LONDON, June 2 – The second phase of Opportunity International’s Uganda education project will reach another 30,000 girls, officials said on Friday, following official sign-off from DFID’s Girls’ Education Challenge (GEC) to help the world’s poorest girls access quality education.
More girls now go to school than ever before, but they still face distinct obstacles including cultural norms, inadequate facilities during menstruation, security risks, pregnancy, or even child marriage.
In Uganda, dropout rates for girls are high. Some 49 percent of girls marry before the age of 18 and teenage pregnancy rates are 24 percent. In 2014, just 13 percent of girls completed their upper secondary school.
“Education for women and girls means healthier mothers and children, fewer child marriages, and faster economic growth,” said Nathan Byrd, who runs the EduFinance programme.
“We’re excited to continue our support to the Government of Uganda under the UK’s Girls’ Education Challenge,” he said.
Running from July 2013 to April 2017, phase one of EduFinance’s award-winning work in Uganda launched financial products, such as school improvement loans, school fee loans, and more. Some 51,892 girls benefitted from the programme, which included school improvement loans, school fee loans, saving products, and financial education too. It also saw new gender-separated toilets, dormitories, school transport, and extra classrooms.
The project included financial education, life skills, and entrepreneurship training for over 13,000 girls and coaching for almost 1,000 teachers and proprietors. This helped teachers to manage the schools and significantly improved the girls’ self-esteem, further helping to boost learning and attendance.
Awards for the project include the Civil Society Achievement Award, given by Child and Youth Finance International. It was also a finalist in the European Microfinance Awards, which recognized the role of microfinance in increasing access to education.
An independent evaluation found that Opportunity International’s work in Uganda has had a positive and statistically significant impact on girls’ education, increasing the numbers of girls in school and improving learning outcomes too.
“Education is quite simply the best route out of poverty, and microfinance can play a critical role in increasing access, quality, and gender equity,” Byrd said.
Budgeted at £2.5 million (US$ 3.2 million) from May 2017 to March 2020, the second phase – called “Empowerment for Girls’ Education” – will directly benefit nearly 30,000 girls, Byrd said.
Opportunity’s project partners include the Private Education Development Network, Aflatoun, First Book, Teach a Man to Fish, Opportunity Bank of Uganda Limited, Link Community Development International, and Friends Consult Limited.

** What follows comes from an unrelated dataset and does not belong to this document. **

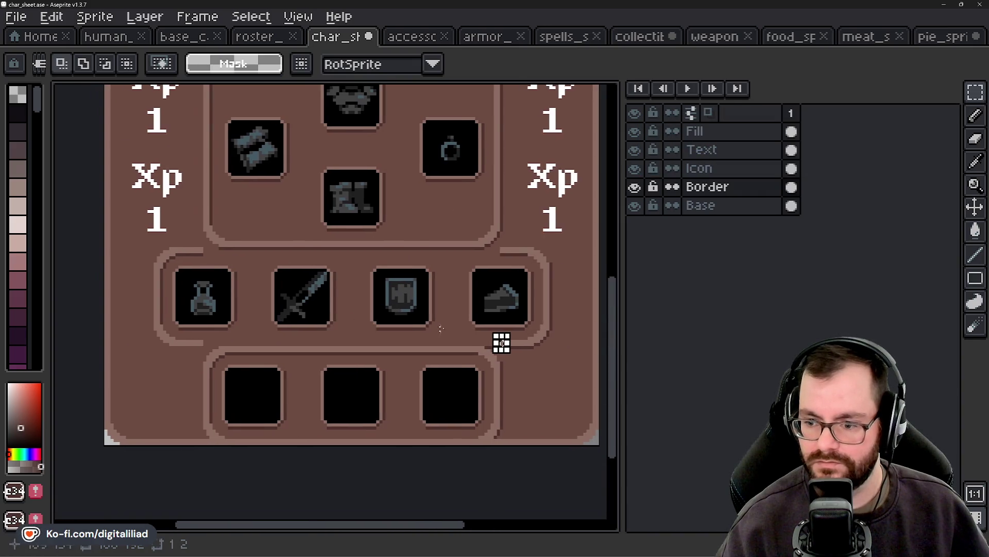
pyautogui.moveTo(499, 342); pyautogui.dragTo(196, 347)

- The UK’s Department for International Development (DFID) launched the Girls’ Education Challenge (GEC) in 2012, disbursing GBP300 million to 37 individual projects in 18 countries with the aim of supporting one million of the world’s poorest girls to access education (link). In July 2016, DFID announced another GBP100 million to continue the GEC.
- Opportunity International (OI) is a non-profit microfinance organization, founded in 1971, which currently serves 14.3 million people in 24 countries around the world. OI supports people to work their way out of poverty by increasing access to finance through the provision of microloans, savings, insurance, and training.

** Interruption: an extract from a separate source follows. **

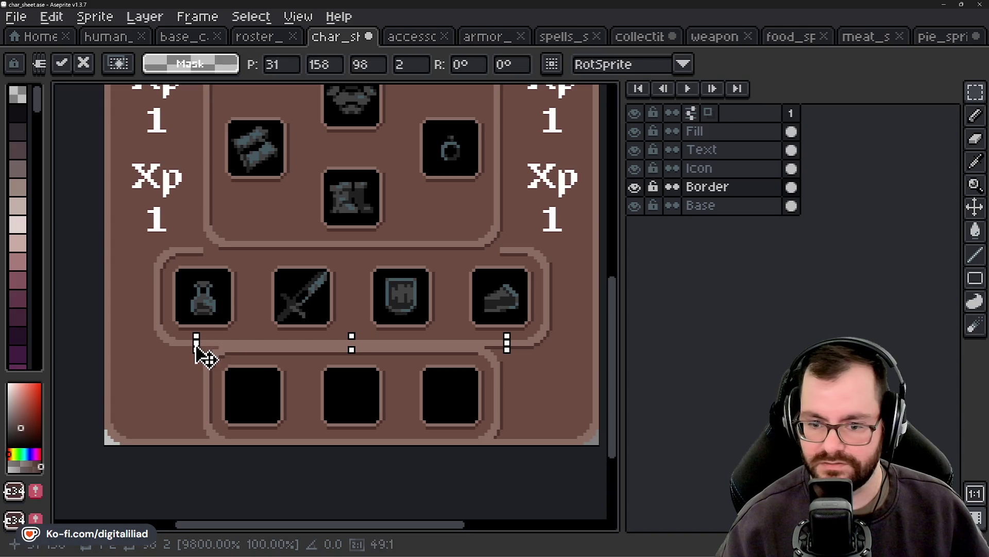
pyautogui.click(260, 270)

- In 2007, OI began its education microfinance programme, called EduFinance (OEF) (link), taking its work to scale in 2013 and impacting nearly 2 million children in ten countries so far (link). It supports microfinance institutions (MFIs) to lend to schools, who invest to build more capacity and teach more children. These MFIs also lend to parents, who want their children to attend low cost private schools.
- OEF aims to increase education financing, closing the enormous lack of funding that prevents so many children from getting an education (link). OEF uses microfinance to channel large amounts of money to large numbers of schools and parents. By collecting and analyzing enough data, it is dropping the risk of lending dramatically. And in doing so, it is demonstrating that microfinance can be commercially self-sustaining and therefore to attract more private money to the sector (link).
- As a non-profit organisation, OEF’s singular objective is to enable people to lift themselves out of poverty and disadvantage. OI does not impose any religious or ideological agenda.
- Nathan Byrd joined OI in May 2012. Prior to that, he directed operations for the International Rescue Committee in Kabul, Afghanistan, where he was responsible for a budget of US$21.5 million. A US citizen, he studied at the Thunderbird School of Global Management, Indiana University, Saint Louis University, and the Cornell University College of Engineering.